Document segment ::
+ + + +

Wednesday, July 10, 2024

On Politics: The messages from Biden that are understood, and not

A president who long delighted in public speech is now sometimes hard to understand. Does it matter?
On Politics

July 10, 2024

President Biden is speaking at a podium and pointing.
President Biden is hoping that his appearance at the NATO summit on Thursday will ease concerns about his re-election campaign. Doug Mills/The New York Times

The messages from Biden that are understood, and not

President Biden's failure to speak clearly in the unscripted setting of a presidential debate late last month plunged his party — and his re-election campaign — into crisis.

He's hoping an unscripted appearance at the NATO summit in Washington tomorrow will help him turn things around.

The political drama over the past two weeks has turned in part on Biden's fundamental struggle, in a moment that really counted, to send a message that could be widely understood. His effort to clean up the mess with an interview late last week created new questions about his communication skills, some of which were as absurd as the matter of whether he said "goodest" or "good as" when neither option really made sense.

It all underscores the fact that a president who for decades has delighted in the power — and the abundance — of his own speech has become, in certain moments, just plain hard to understand. Does it matter that the public can find itself turning up the volume or parsing the sometimes-corrected transcript to figure out what he meant?

"He's become someone who, unless he's giving a major speech, you have to lean forward to hear what he's saying and sometimes you have to think twice to understand what he's saying," said David Kusnet, a former speechwriter for President Clinton who has observed Biden's speeches for decades.

In scripted appearances or when he can rely on notes, the president typically has an easier time making a strong point — such as the unequivocal assurance he has made this week that he has no plans to bow out of the presidential race. His first solo news conference since the debate, scheduled for tomorrow evening, will amount to a critical opportunity for him to show his party that he can still be understood when speaking off the cuff.

But, in a development that has heightened the stakes of that appearance, Nancy Pelosi, the former House speaker and a party leader who tends to speak very intentionally, decided on Wednesday to send a political message of her own.

"It's up to the president to decide if he is going to run," she said on MSNBC. "We're all encouraging him to, to make that decision. Because time is running short."

+ + + +

Stated exercise 1 ::
List every person named in the On Politics piece.
Stated exercise 2 ::
Duplicate the passage of the On Politics piece that begins at the words "A president who long" and stops after "turn things around.".

Dataset records:
+ + + +

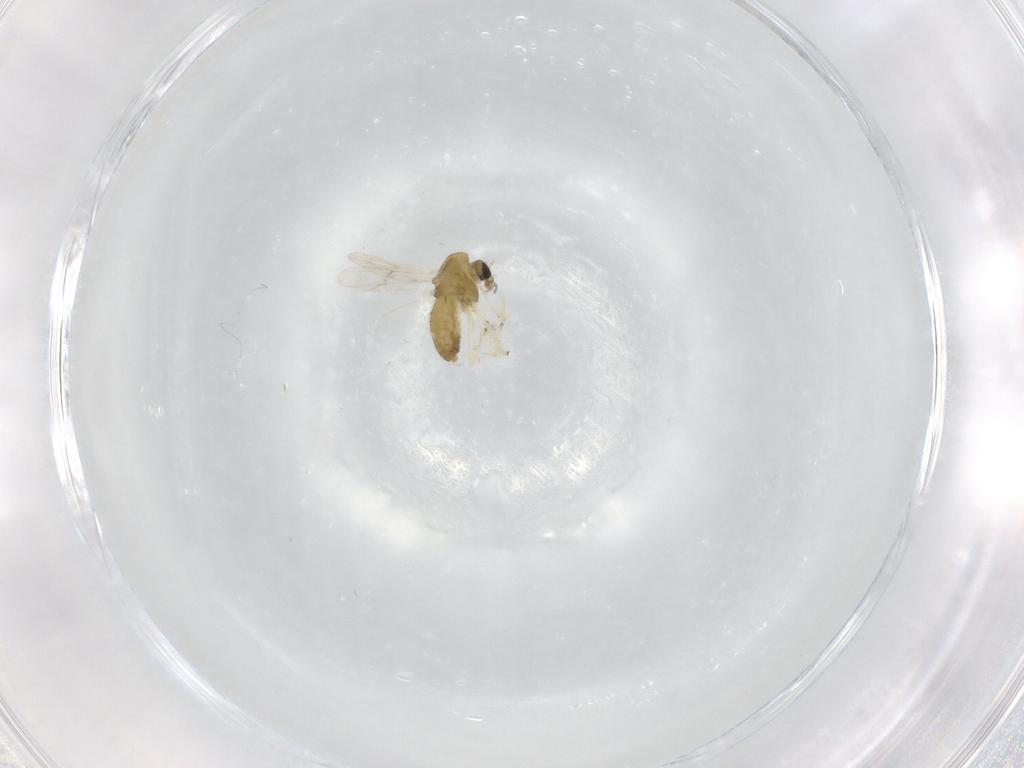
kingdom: Animalia
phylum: Arthropoda
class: Insecta
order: Diptera
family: Ceratopogonidae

+ + + +

Correct response 1 ::
- President Biden
- Doug Mills
- David Kusnet
- President Clinton
- Nancy Pelosi

Correct response 2 ::
A president who long delighted in public speech is now sometimes hard to understand. Does it matter?
On Politics

July 10, 2024

President Biden is speaking at a podium and pointing.
President Biden is hoping that his appearance at the NATO summit on Thursday will ease concerns about his re-election campaign. Doug Mills/The New York Times

The messages from Biden that are understood, and not

President Biden's failure to speak clearly in the unscripted setting of a presidential debate late last month plunged his party — and his re-election campaign — into crisis.

He's hoping an unscripted appearance at the NATO summit in Washington tomorrow will help him turn things around.